Heading back to Mayo Clinic today and would appreciate your prayers.  I don’t know if this is going to be a routine visit, plan making, or actual action taking.

We are meeting with our neonatologist and our perinatologist.   On the agenda is discussing promoting lung development so that Siena’s lungs will be mature enough (after 15-20 weeks without amniotic fluid at the anticipated time of birth) for her kidney form and function to be evaluated/diagnosed at that time.  Since all testing has proved mostly inconclusive getting her lungs healthy is her best shot medically.  (Not that we have stopped hoping, praying, and knowing that her best hope isn’t medical in the first place.)

From here on out, we are in highly uncharted territory.  In addition to it (whatever it is) being a rare abnormality, it is a rare situation that we would like to try to save her if we can.  Only a few babies have successfully survived past the first week without kidneys (there are two that I know of, however, both baby girls currently on dialysis awaiting transplant as of the most recent report I could find).  This means there are no protocols or research or anything else to really guide our doctors.

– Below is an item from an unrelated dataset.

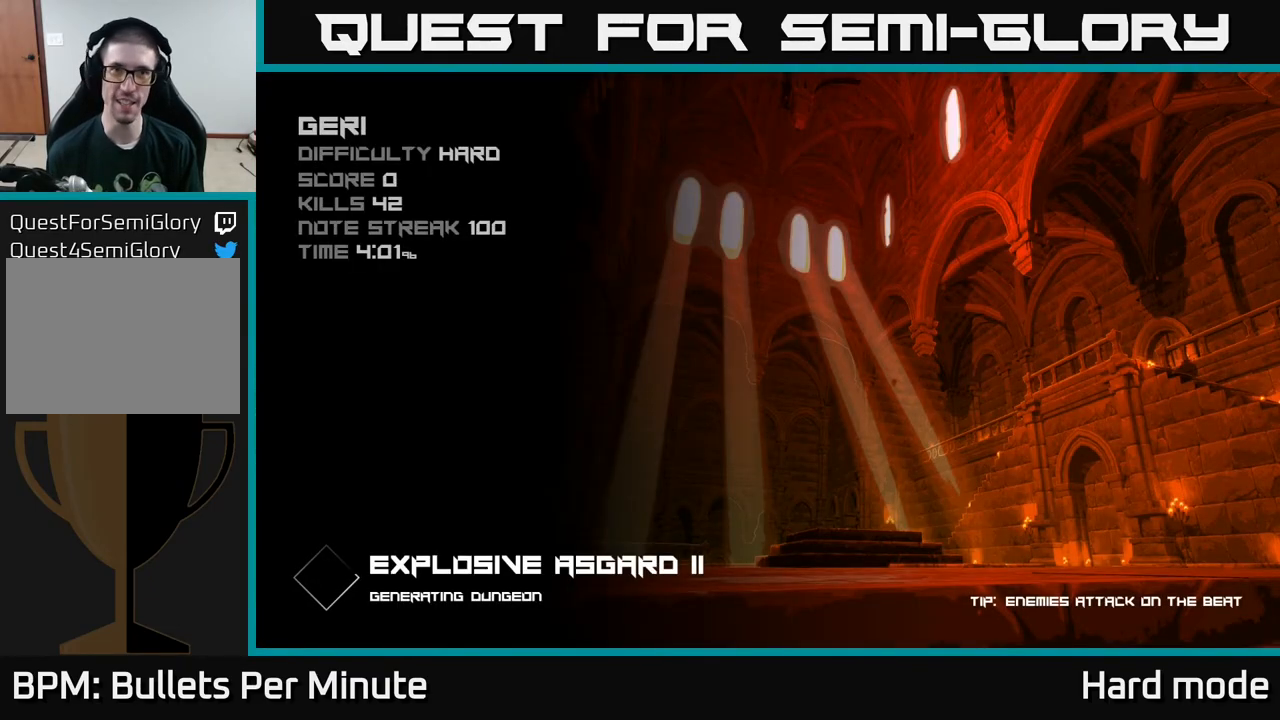
{"buttons": ["A"], "left_stick": "center", "right_stick": "center", "events": [[183, "A", "down"], [233, "A", "up"], [317, "A", "down"], [383, "A", "up"], [467, "A", "down"]]}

Last time I talked to them, however, they seem willing to try and see what we can do.  Our perinatologist actually took the initiative to say we should work with a designated neonatologist NOT from the palliative care team to coordinate her care which I see as a huge sign they really are going to fight for her now.  She even asked if there was one we had met with we felt most comfortable with.  The NICU doctors have previous noted that Siena needs to prove herself as a fighter (I think she’s done a good job, yes?).   I’m starting to think we needed to make our own *fight* clear as well.

Being good academically minded people, we aren’t afraid to drop *publication potential* carrots in front of them. Tim speaks fluent research!

In the meantime, we will wait for God to finish what He has started!